Businesses that may be affected by this review (such as importers or exporters of the products or UK producers of similar products) can contribute to the review process by registering their interest in the case on the TRA’s online case platform by 7 October 2022. All new developments in the case will be posted on the TRA’s public file.
View further information on the TRA’s current investigations, including transition reviews like this one.
Notes to editors:
- The Trade Remedies Authority is the UK body that investigates whether new trade remedy measures are needed to counter unfair import practices and unforeseen surges of imports.
- The EU’s equivalent measures are due to expire later this year and an expiry review of these is expected.
- Dumping occurs when goods are imported into a country and sold at a price that is below their normal value in their country of export.
Transition reviews into EU measures determine if a transitioned measure should be varied or extended according to whether:
- the continuing application of an anti-dumping or countervailing duty is necessary or sufficient to offset the dumping of imports of subsidised goods into the UK;
- and whether there would be injury to the UK producers of those goods if an anti-dumping duty or countervailing duty were no longer to apply to those goods.
- Trade remedy investigations were carried out by the EU Commission on the UK’s behalf until the UK left the EU. 44 EU trade remedy measures of interest to UK producers were carried across into UK law when the UK left the EU and the TRA is currently reviewing each one to establish whether it is suitable for UK needs.
- Period of Investigation – when we are investigating dumping and subsidy cases, we will use a period of investigation of around a year.
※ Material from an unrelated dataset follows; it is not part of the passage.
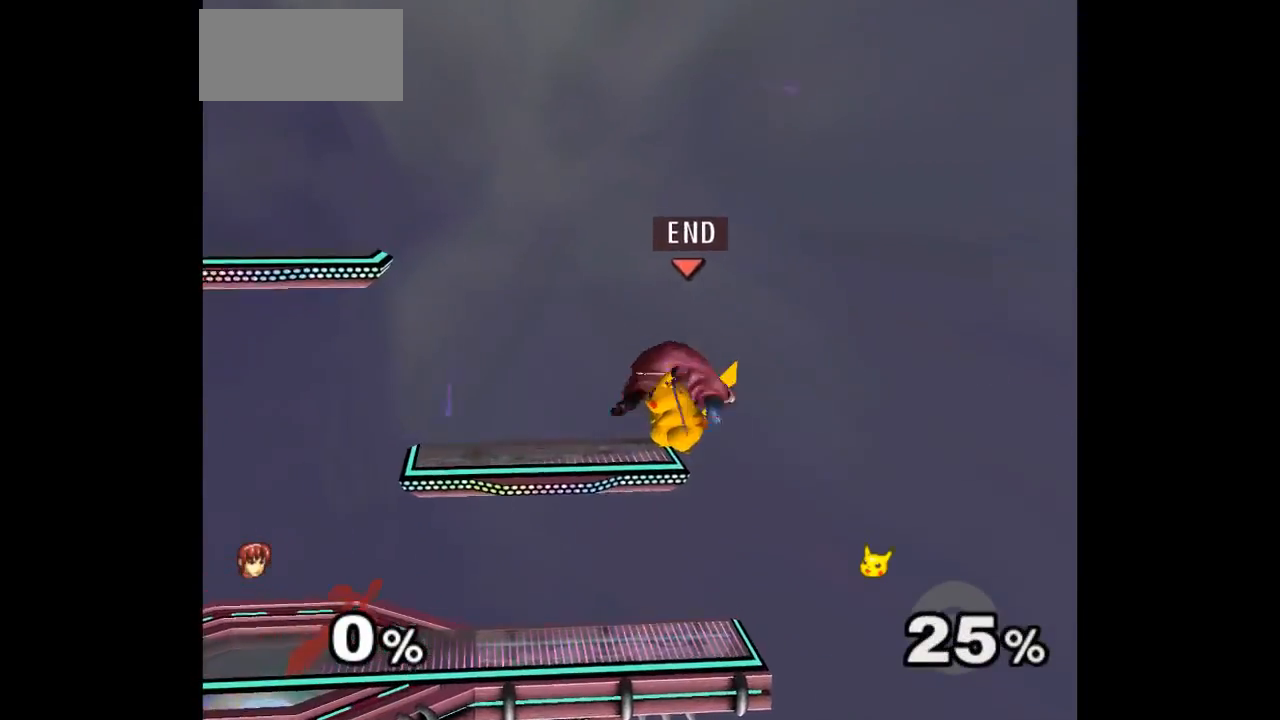
{"dt_ms": 500, "buttons": [], "left_stick": "right", "events": [[33, "Z", "up"], [50, "A", "up"], [483, "left_stick", "right"]]}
We will aim for the end point to be as close as possible to the date of initiation. However, we will decide this on a case-by-case basis.
- Period of injury – the injury period will usually cover the period of investigation and normally the 36 months immediately before this (i.e., 48 months in total). TRA investigators look at evidence of injury over a longer period than the general period of investigation so that they can assess trends and other factors in more detail than if they looked at a single year.